→ Problems to work on
1. From the forum thread, list every field of mathematics that the quoted passage says serious programmers should know.
2. In the forum thread, what did the article motivate webdva to adopt?

─── Source text

I feel as though you have it backwards. Would you care to explain your
rationale for fortran as art compared to lisp as craft?

------
webdva
This is an excellent article. It motivated me to adopt a more Fortran
morality, where my assumptions or so function first on underlying scientific
principles, when I search for practical problems to solve.

------
throwawaymath
Unfortunately I have to strongly disagree with the author's central thesis.

 _> But I think that most programmers who are serious about what they do
should know calculus (the real kind), linear algebra, and statistics. The
reason has nothing to do with programming per se — compilers, data structures,
and all that — but rather the role of programming in the economy...One way to
read the history of business in the twentieth century is a series of
transformations whereby industries that “didn’t need math” suddenly found
themselves critically depending on it._

There are two ways to interpret the claim that more programmers should know
advanced math. One of them, which the author preempts, is the idea that
programmers will improve their own work through significant mathematical
maturity. It seems the author and I already agree that _isn 't_ the case, so I
won't address this interpretation. But I still consider this interpretation to
be more defensible than the other one.

──────
─── Data

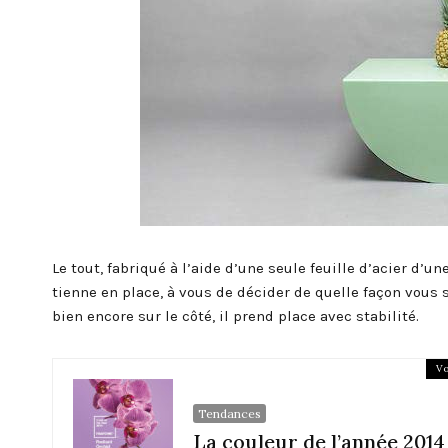
Le tout, fabriqué à l’aide d’une seule feuille d’acier d’
tienne en place, à vous de décider de quelle façon vous s
bien encore sur le côté, il prend place avec stabilité.
Vo
Tendances
La couleur de l’année 2014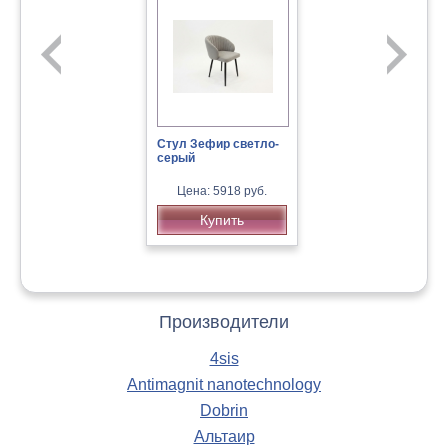
Стул Зефир светло-
серый
Канапе эконом
«Еврокомфорт 7»
Цена: 5918 руб.
Кресло детское Бюрократ CH-
Купить
Цена: 16500 руб.
299/G/15-48
Купить
Производители
4sis
Antimagnit nanotechnology
Dobrin
Альтаир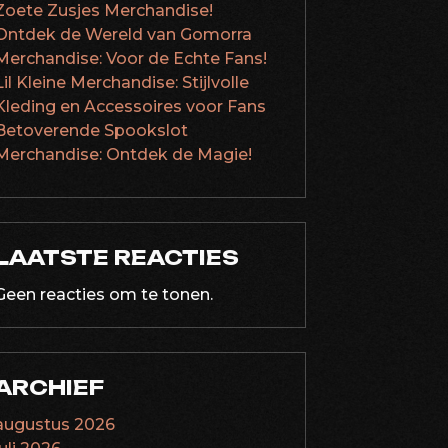
Zoete Zusjes Merchandise!
Ontdek de Wereld van Gomorra
Merchandise: Voor de Echte Fans!
Lil Kleine Merchandise: Stijlvolle
Kleding en Accessoires voor Fans
Betoverende Spookslot
Merchandise: Ontdek de Magie!
LAATSTE REACTIES
Geen reacties om te tonen.
ARCHIEF
augustus 2026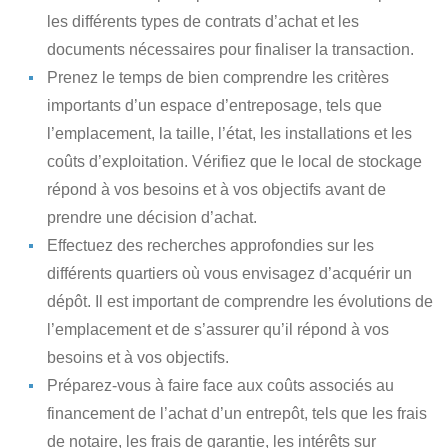
les différents types de contrats d’achat et les
documents nécessaires pour finaliser la transaction.
Prenez le temps de bien comprendre les critères
importants d’un espace d’entreposage
, tels que
l’emplacement, la taille, l’état, les installations et les
coûts d’exploitation. Vérifiez que le local de stockage
répond à vos besoins et à vos objectifs avant de
prendre une décision d’achat.
Effectuez des recherches approfondies
sur les
différents quartiers où vous envisagez d’acquérir un
dépôt. Il est important de comprendre les évolutions de
l’emplacement et de s’assurer qu’il répond à vos
besoins et à vos objectifs.
Préparez-vous à faire face aux coûts associés au
financement
de l’achat d’un entrepôt, tels que les frais
de notaire, les frais de garantie, les intérêts sur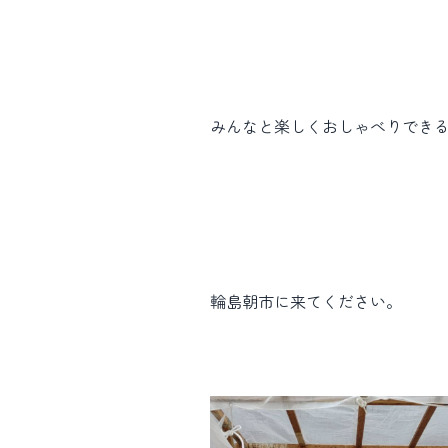
みんなと楽しくおしゃべりでき
輪島朝市に来てください。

──────

→ Responses per task
1. Calculus, linear algebra, and statistics

2. A more Fortran morality